Publicado 21/03/2026 06:45

O partido Junts nega a autodeterminação a Cuba e pede que se promova um processo de democratização a partir do exterior

Archivo - Arquivo - A porta-voz do Junts no Congresso, Miriam Nogueras, durante uma sessão plenária extraordinária no Congresso dos Deputados, em 27 de janeiro de 2026, em Madri (Espanha). O plenário do Congresso vota a ratificação ou revogação dos decret
Eduardo Parra - Europa Press - Arquivo

MADRID 21 mar. (EUROPA PRESS) -

O Junts considera “impossível” que Cuba possa exercer atualmente a “autodeterminação soberana” e, por isso, pede que se impulsione “internacionalmente” um processo democratizador para acabar com o regime comunista que governa em Havana.
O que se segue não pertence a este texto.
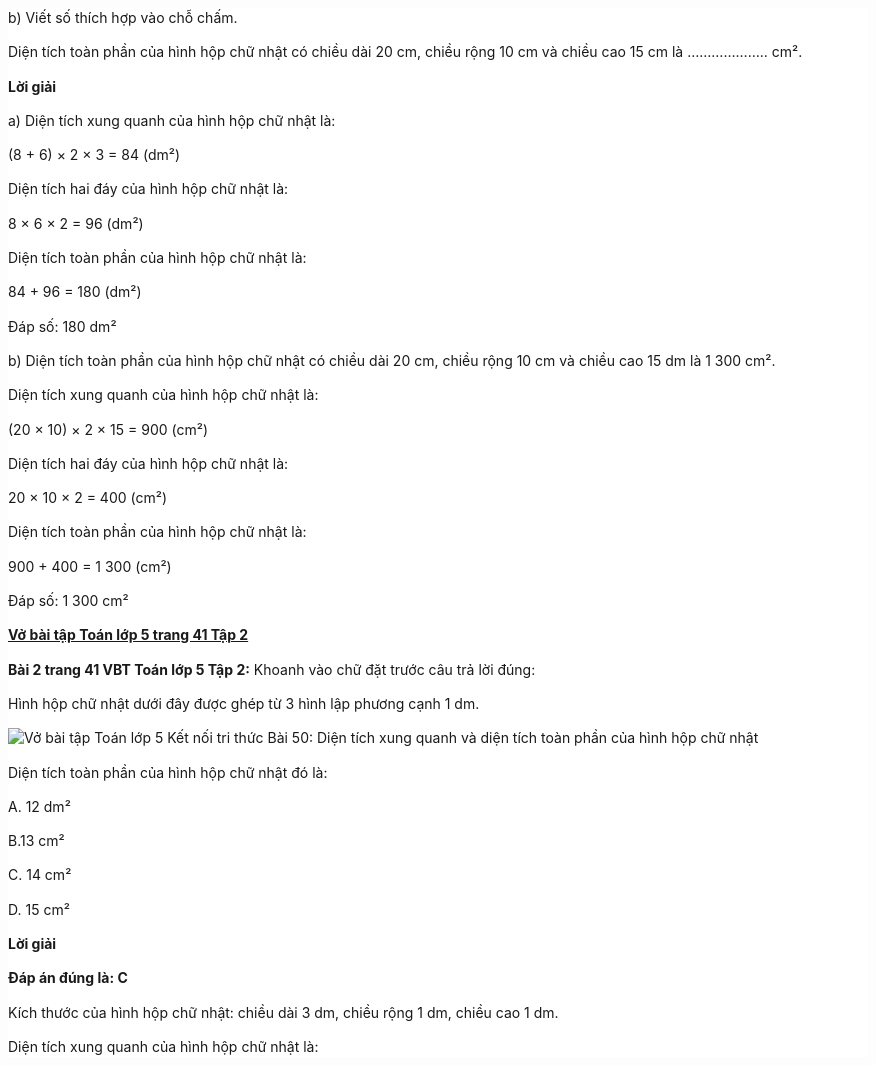 b) Viết số thích hợp vào chỗ chấm.

Diện tích toàn phần của hình hộp chữ nhật có chiều dài 20 cm, chiều rộng 10 cm và chiều cao 15 cm là ……………….. cm².

**Lời giải**

a) Diện tích xung quanh của hình hộp chữ nhật là:

(8 + 6) × 2 × 3 = 84 (dm²)

Diện tích hai đáy của hình hộp chữ nhật là:

8 × 6 × 2 = 96 (dm²)

Diện tích toàn phần của hình hộp chữ nhật là:

84 + 96 = 180 (dm²)

Đáp số: 180 dm²

b) Diện tích toàn phần của hình hộp chữ nhật có chiều dài 20 cm, chiều rộng 10 cm và chiều cao 15 dm là 1 300 cm².

Diện tích xung quanh của hình hộp chữ nhật là: 

(20 × 10) × 2 × 15 = 900 (cm²)

Diện tích hai đáy của hình hộp chữ nhật là: 

20 × 10 × 2 = 400 (cm²)

Diện tích toàn phần của hình hộp chữ nhật là:

900 + 400 = 1 300 (cm²)

Đáp số: 1 300 cm²

[**Vở bài tập Toán lớp 5 trang 41 Tập 2**](https://vietjack.com/vbt-toan-5-kn/vbt-toan-lop-5-trang-41-tap-2.jsp)

**Bài 2 trang 41 VBT Toán lớp 5 Tập 2:** Khoanh vào chữ đặt trước câu trả lời đúng:

Hình hộp chữ nhật dưới đây được ghép từ 3 hình lập phương cạnh 1 dm.

![Vở bài tập Toán lớp 5 Kết nối tri thức Bài 50: Diện tích xung quanh và diện tích toàn phần của hình hộp chữ nhật](https://vietjack.com/vbt-toan-5-kn/images/bai-50-dien-tich-xung-quanh-va-dien-tich-toan-phan-cua-hinh-hop-265567.PNG)

Diện tích toàn phần của hình hộp chữ nhật đó là:

A. 12 dm² 

B.13 cm² 

C. 14 cm² 

D. 15 cm²

**Lời giải**

**Đáp án đúng là: C**

Kích thước của hình hộp chữ nhật: chiều dài 3 dm, chiều rộng 1 dm, chiều cao 1 dm.

Diện tích xung quanh của hình hộp chữ nhật là:
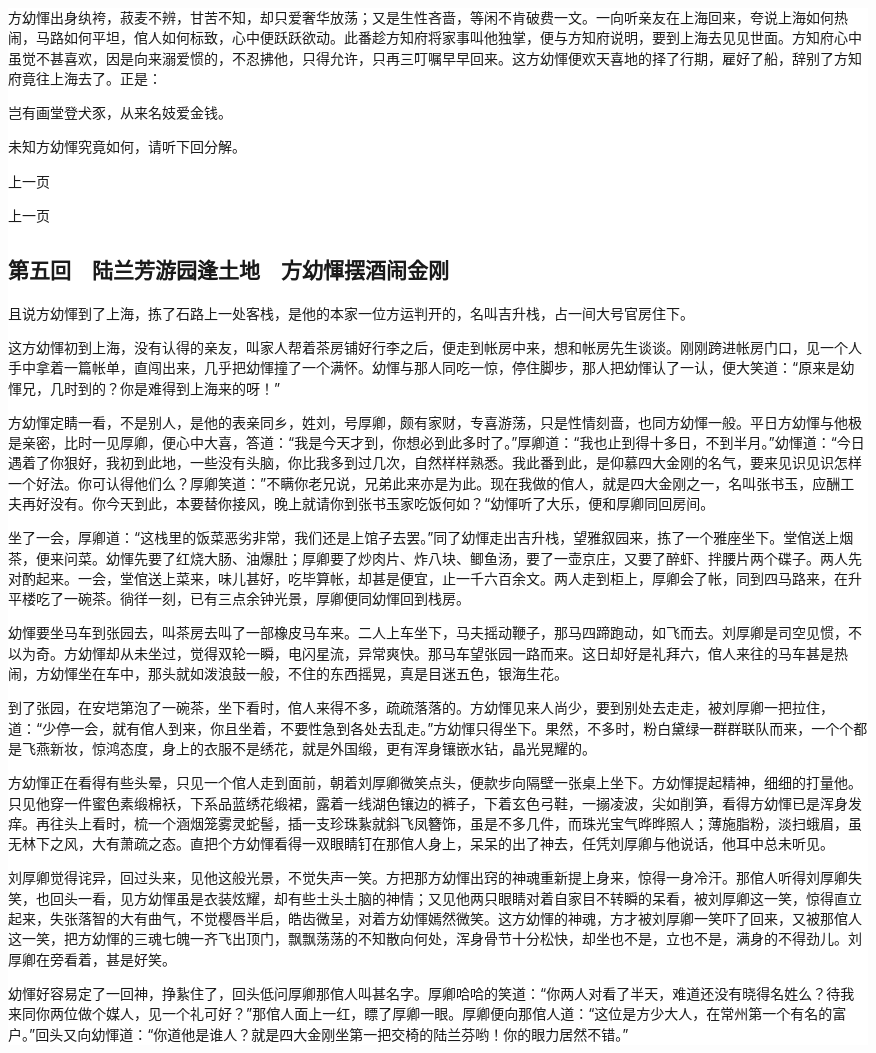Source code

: 方幼惲出身纨袴，菽麦不辨，甘苦不知，却只爱奢华放荡；又是生性吝啬，等闲不肯破费一文。一向听亲友在上海回来，夸说上海如何热闹，马路如何平坦，倌人如何标致，心中便跃跃欲动。此番趁方知府将家事叫他独掌，便与方知府说明，要到上海去见见世面。方知府心中虽觉不甚喜欢，因是向来溺爱惯的，不忍拂他，只得允许，只再三叮嘱早早回来。这方幼惲便欢天喜地的择了行期，雇好了船，辞别了方知府竟往上海去了。正是：  

岂有画堂登犬豕，从来名妓爱金钱。  

未知方幼惲究竟如何，请听下回分解。  

上一页  

上一页  

## 第五回　陆兰芳游园逢土地　方幼惲摆酒闹金刚  

且说方幼惲到了上海，拣了石路上一处客栈，是他的本家一位方运判开的，名叫吉升栈，占一间大号官房住下。  

这方幼惲初到上海，没有认得的亲友，叫家人帮着茶房铺好行李之后，便走到帐房中来，想和帐房先生谈谈。刚刚跨进帐房门口，见一个人手中拿着一篇帐单，直闯出来，几乎把幼惲撞了一个满怀。幼惲与那人同吃一惊，停住脚步，那人把幼惲认了一认，便大笑道：“原来是幼惲兄，几时到的？你是难得到上海来的呀！”  

方幼惲定睛一看，不是别人，是他的表亲同乡，姓刘，号厚卿，颇有家财，专喜游荡，只是性情刻啬，也同方幼惲一般。平日方幼惲与他极是亲密，比时一见厚卿，便心中大喜，答道：“我是今天才到，你想必到此多时了。”厚卿道：“我也止到得十多日，不到半月。”幼惲道：“今日遇着了你狠好，我初到此地，一些没有头脑，你比我多到过几次，自然样样熟悉。我此番到此，是仰慕四大金刚的名气，要来见识见识怎样一个好法。你可认得他们么？厚卿笑道：”不瞒你老兄说，兄弟此来亦是为此。现在我做的倌人，就是四大金刚之一，名叫张书玉，应酬工夫再好没有。你今天到此，本要替你接风，晚上就请你到张书玉家吃饭何如？“幼惲听了大乐，便和厚卿同回房间。  

坐了一会，厚卿道：“这栈里的饭菜恶劣非常，我们还是上馆子去罢。”同了幼惲走出吉升栈，望雅叙园来，拣了一个雅座坐下。堂倌送上烟茶，便来问菜。幼惲先要了红烧大肠、油爆肚；厚卿要了炒肉片、炸八块、鲫鱼汤，要了一壶京庄，又要了醉虾、拌腰片两个碟子。两人先对酌起来。一会，堂倌送上菜来，味儿甚好，吃毕算帐，却甚是便宜，止一千六百余文。两人走到柜上，厚卿会了帐，同到四马路来，在升平楼吃了一碗茶。徜徉一刻，已有三点余钟光景，厚卿便同幼惲回到栈房。  

幼惲要坐马车到张园去，叫茶房去叫了一部橡皮马车来。二人上车坐下，马夫摇动鞭子，那马四蹄跑动，如飞而去。刘厚卿是司空见惯，不以为奇。方幼惲却从未坐过，觉得双轮一瞬，电闪星流，异常爽快。那马车望张园一路而来。这日却好是礼拜六，倌人来往的马车甚是热闹，方幼惲坐在车中，那头就如泼浪鼓一般，不住的东西摇晃，真是目迷五色，银海生花。  

到了张园，在安垲第泡了一碗茶，坐下看时，倌人来得不多，疏疏落落的。方幼惲见来人尚少，要到别处去走走，被刘厚卿一把拉住，道：“少停一会，就有倌人到来，你且坐着，不要性急到各处去乱走。”方幼惲只得坐下。果然，不多时，粉白黛绿一群群联队而来，一个个都是飞燕新妆，惊鸿态度，身上的衣服不是绣花，就是外国缎，更有浑身镶嵌水钻，晶光晃耀的。  

方幼惲正在看得有些头晕，只见一个倌人走到面前，朝着刘厚卿微笑点头，便款步向隔壁一张桌上坐下。方幼惲提起精神，细细的打量他。只见他穿一件蜜色素缎棉袄，下系品蓝绣花缎裙，露着一线湖色镶边的裤子，下着玄色弓鞋，一搦凌波，尖如削笋，看得方幼惲已是浑身发痒。再往头上看时，梳一个涵烟笼雾灵蛇髻，插一支珍珠紥就斜飞凤簪饰，虽是不多几件，而珠光宝气晔晔照人；薄施脂粉，淡扫蛾眉，虽无林下之风，大有萧疏之态。直把个方幼惲看得一双眼睛钉在那倌人身上，呆呆的出了神去，任凭刘厚卿与他说话，他耳中总未听见。  

刘厚卿觉得诧异，回过头来，见他这般光景，不觉失声一笑。方把那方幼惲出窍的神魂重新提上身来，惊得一身冷汗。那倌人听得刘厚卿失笑，也回头一看，见方幼惲虽是衣装炫耀，却有些土头土脑的神情；又见他两只眼睛对着自家目不转瞬的呆看，被刘厚卿这一笑，惊得直立起来，失张落智的大有曲气，不觉樱唇半启，皓齿微呈，对着方幼惲嫣然微笑。这方幼惲的神魂，方才被刘厚卿一笑吓了回来，又被那倌人这一笑，把方幼惲的三魂七魄一齐飞出顶门，飘飘荡荡的不知散向何处，浑身骨节十分松快，却坐也不是，立也不是，满身的不得劲儿。刘厚卿在旁看着，甚是好笑。  

幼惲好容易定了一回神，挣紥住了，回头低问厚卿那倌人叫甚名字。厚卿哈哈的笑道：“你两人对看了半天，难道还没有晓得名姓么？待我来同你两位做个媒人，见一个礼可好？”那倌人面上一红，瞟了厚卿一眼。厚卿便向那倌人道：“这位是方少大人，在常州第一个有名的富户。”回头又向幼惲道：“你道他是谁人？就是四大金刚坐第一把交椅的陆兰芬哟！你的眼力居然不错。”  

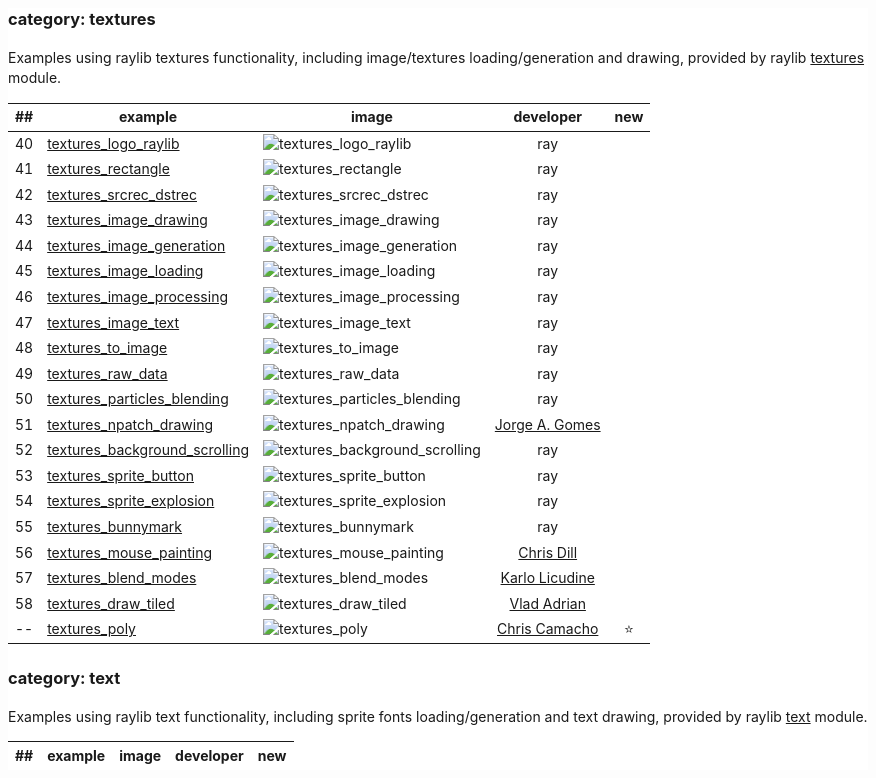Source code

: ### category: textures

Examples using raylib textures functionality, including image/textures loading/generation and drawing, provided by raylib [textures](../src/textures.c) module.

| ## | example                                                                   | image                                                                                                  | developer                                        | new |
|----|---------------------------------------------------------------------------|--------------------------------------------------------------------------------------------------------|:------------------------------------------------:|:---:|
| 40 | [textures_logo_raylib](textures/textures_logo_raylib.c)                   | <img src="textures/textures_logo_raylib.png" alt="textures_logo_raylib" width="200">                   | ray                                              |     |
| 41 | [textures_rectangle](textures/textures_rectangle.c)                       | <img src="textures/textures_rectangle.png" alt="textures_rectangle" width="200">                       | ray                                              |     |
| 42 | [textures_srcrec_dstrec](textures/textures_srcrec_dstrec.c)               | <img src="textures/textures_srcrec_dstrec.png" alt="textures_srcrec_dstrec" width="200">               | ray                                              |     |
| 43 | [textures_image_drawing](textures/textures_image_drawing.c)               | <img src="textures/textures_image_drawing.png" alt="textures_image_drawing" width="200">               | ray                                              |     |
| 44 | [textures_image_generation](textures/textures_image_generation.c)         | <img src="textures/textures_image_generation.png" alt="textures_image_generation" width="200">         | ray                                              |     |
| 45 | [textures_image_loading](textures/textures_image_loading.c)               | <img src="textures/textures_image_loading.png" alt="textures_image_loading" width="200">               | ray                                              |     |
| 46 | [textures_image_processing](textures/textures_image_processing.c)         | <img src="textures/textures_image_processing.png" alt="textures_image_processing" width="200">         | ray                                              |     |
| 47 | [textures_image_text](textures/textures_image_text.c)                     | <img src="textures/textures_image_text.png" alt="textures_image_text" width="200">                     | ray                                              |     |
| 48 | [textures_to_image](textures/textures_to_image.c)                         | <img src="textures/textures_to_image.png" alt="textures_to_image" width="200">                         | ray                                              |     |
| 49 | [textures_raw_data](textures/textures_raw_data.c)                         | <img src="textures/textures_raw_data.png" alt="textures_raw_data" width="200">                         | ray                                              |     |
| 50 | [textures_particles_blending](textures/textures_particles_blending.c)     | <img src="textures/textures_particles_blending.png" alt="textures_particles_blending" width="200">     | ray                                              |     |
| 51 | [textures_npatch_drawing](textures/textures_npatch_drawing.c)             | <img src="textures/textures_npatch_drawing.png" alt="textures_npatch_drawing" width="200">             | [Jorge A. Gomes](https://github.com/overdev)     |     |
| 52 | [textures_background_scrolling](textures/textures_background_scrolling.c) | <img src="textures/textures_background_scrolling.png" alt="textures_background_scrolling" width="200"> | ray                                              |     |
| 53 | [textures_sprite_button](textures/textures_sprite_button.c)               | <img src="textures/textures_sprite_button.png" alt="textures_sprite_button" width="200">               | ray                                              |     |
| 54 | [textures_sprite_explosion](textures/textures_sprite_explosion.c)         | <img src="textures/textures_sprite_explosion.png" alt="textures_sprite_explosion" width="200">         | ray                                              |     |
| 55 | [textures_bunnymark](textures/textures_bunnymark.c)                       | <img src="textures/textures_bunnymark.png" alt="textures_bunnymark" width="200">                       | ray                                              |     |
| 56 | [textures_mouse_painting](textures/textures_mouse_painting.c)             | <img src="textures/textures_mouse_painting.png" alt="textures_mouse_painting" width="200">             | [Chris Dill](https://github.com/MysteriousSpace) |     |
| 57 | [textures_blend_modes](textures/textures_blend_modes.c)                   | <img src="textures/textures_blend_modes.png" alt="textures_blend_modes" width="200">                   | [Karlo Licudine](https://github.com/accidentalrebel) |     |
| 58 | [textures_draw_tiled](textures/textures_draw_tiled.c)                     | <img src="textures/textures_draw_tiled.png" alt="textures_draw_tiled" width="200">                     | [Vlad Adrian](https://github.com/demizdor)       |       |
| -- | [textures_poly](textures/textures_poly.c)                                 | <img src="textures/textures_poly.png" alt="textures_poly" width="200">                                 | [Chris Camacho](https://github.com/codifies)     | ⭐️   |

### category: text

Examples using raylib text functionality, including sprite fonts loading/generation and text drawing, provided by raylib [text](../src/text.c) module.

| ## | example  | image  | developer  | new |
|----|----------|--------|:----------:|:---:|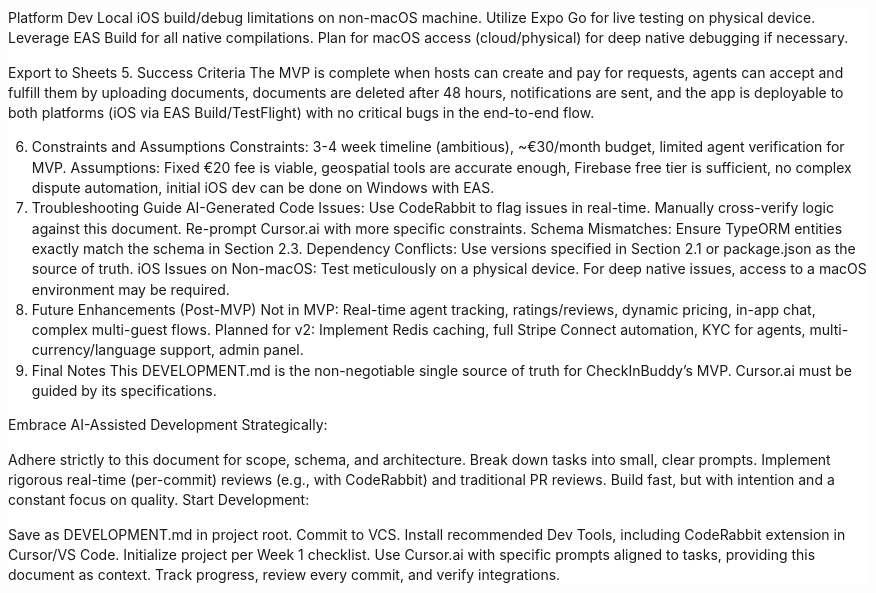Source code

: Platform Dev	Local iOS build/debug limitations on non-macOS machine.	Utilize Expo Go for live testing on physical device. Leverage EAS Build for all native compilations. Plan for macOS access (cloud/physical) for deep native debugging if necessary.

Export to Sheets
5. Success Criteria
The MVP is complete when hosts can create and pay for requests, agents can accept and fulfill them by uploading documents, documents are deleted after 48 hours, notifications are sent, and the app is deployable to both platforms (iOS via EAS Build/TestFlight) with no critical bugs in the end-to-end flow.

6. Constraints and Assumptions
Constraints: 3-4 week timeline (ambitious), ~€30/month budget, limited agent verification for MVP.
Assumptions: Fixed €20 fee is viable, geospatial tools are accurate enough, Firebase free tier is sufficient, no complex dispute automation, initial iOS dev can be done on Windows with EAS.
7. Troubleshooting Guide
AI-Generated Code Issues: Use CodeRabbit to flag issues in real-time. Manually cross-verify logic against this document. Re-prompt Cursor.ai with more specific constraints.
Schema Mismatches: Ensure TypeORM entities exactly match the schema in Section 2.3.
Dependency Conflicts: Use versions specified in Section 2.1 or package.json as the source of truth.
iOS Issues on Non-macOS: Test meticulously on a physical device. For deep native issues, access to a macOS environment may be required.
8. Future Enhancements (Post-MVP)
Not in MVP: Real-time agent tracking, ratings/reviews, dynamic pricing, in-app chat, complex multi-guest flows.
Planned for v2: Implement Redis caching, full Stripe Connect automation, KYC for agents, multi-currency/language support, admin panel.
9. Final Notes
This DEVELOPMENT.md is the non-negotiable single source of truth for CheckInBuddy’s MVP. Cursor.ai must be guided by its specifications.

Embrace AI-Assisted Development Strategically:

Adhere strictly to this document for scope, schema, and architecture.
Break down tasks into small, clear prompts.
Implement rigorous real-time (per-commit) reviews (e.g., with CodeRabbit) and traditional PR reviews.
Build fast, but with intention and a constant focus on quality.
Start Development:

Save as DEVELOPMENT.md in project root. Commit to VCS.
Install recommended Dev Tools, including CodeRabbit extension in Cursor/VS Code.
Initialize project per Week 1 checklist.
Use Cursor.ai with specific prompts aligned to tasks, providing this document as context.
Track progress, review every commit, and verify integrations.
É o que consta de uma proposta de lei que o Junts apresentou no Congresso para debate na Comissão de Relações Exteriores, coincidindo com os planos do presidente dos Estados Unidos, Donald Trump, de forçar uma mudança de regime em Cuba.

Em sua iniciativa, divulgada pela Europa Press, o Junts argumenta que 89% das famílias de Cuba vivem em extrema pobreza, 78% se mostram favoráveis à emigração quando tiverem a oportunidade e 92% desaprovam a gestão governamental, e, nesse contexto, aliado ao fato de que o regime comunista “viola continuamente os direitos civis e políticos” da população cubana, a formação independentista afirma que é “impossível” o exercício da “autodeterminação soberana de Cuba e, por extensão, da população cubana”.

CUBA VIVE EM CONDIÇÕES PRECÁRIAS E É PRECISO AGIR

"Cuba vive em condições precárias, há anos, governada por um regime antidemocrático que condena a imensa maioria da população a um cotidiano sem legalidade democrática, com a violação constante dos direitos humanos — de forma acentuada, os direitos civis e políticos —, ao mesmo tempo em que o acesso a quotas básicas de bem-estar é inimaginável para o conjunto dos cubanos, com exceção de determinadas elites políticas", argumenta Junts.

Por isso, insta o Congresso a “manifestar publicamente a necessidade de um processo democratizador” em Cuba e a que este seja “impulsionado internacionalmente para que se ponha fim a uma ditadura que levou os cubanos a um limite em que nem mesmo podem garantir o mínimo para a sobrevivência no seu dia a dia”, nem “o exercício de seus direitos elementares”.

Em sua opinião, esse processo democratizador deve ser “um processo promovido e reconhecido pela governança global das Nações Unidas e das organizações regionais e continentais americanas, em primeiro lugar, bem como pela União Europeia e pelos países europeus com laços históricos com Cuba”.